▸ INPUT FOR THIS TASK:
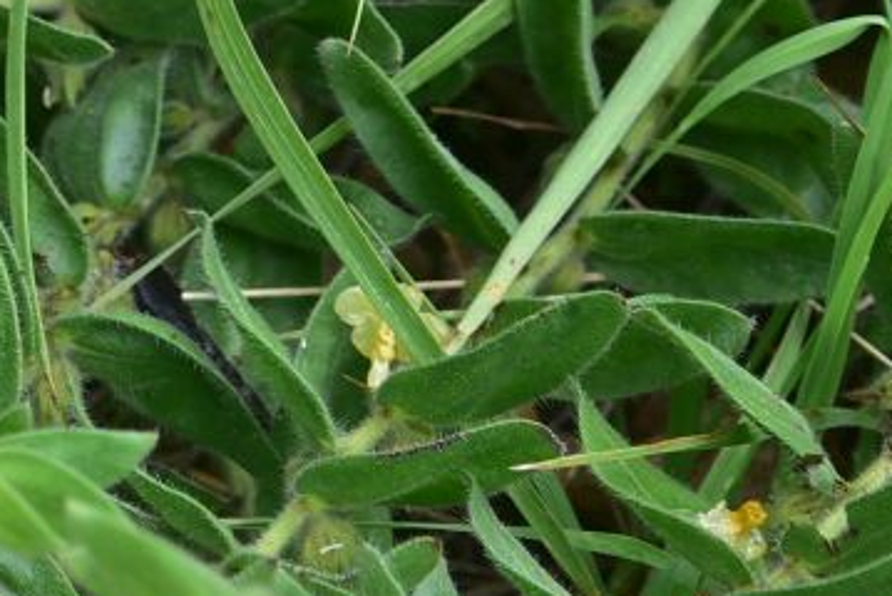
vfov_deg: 7.4
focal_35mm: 181
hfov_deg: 11.1
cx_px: -258
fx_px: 4488
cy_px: -359
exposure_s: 1/125
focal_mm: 50
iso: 320
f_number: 9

▸ WRITTEN TASK: Restate each entry word for word. Omit every picture.

▸ RESULT:
vfov_deg: 7.4
focal_35mm: 181
hfov_deg: 11.1
cx_px: -258
fx_px: 4488
cy_px: -359
exposure_s: 1/125
focal_mm: 50
iso: 320
f_number: 9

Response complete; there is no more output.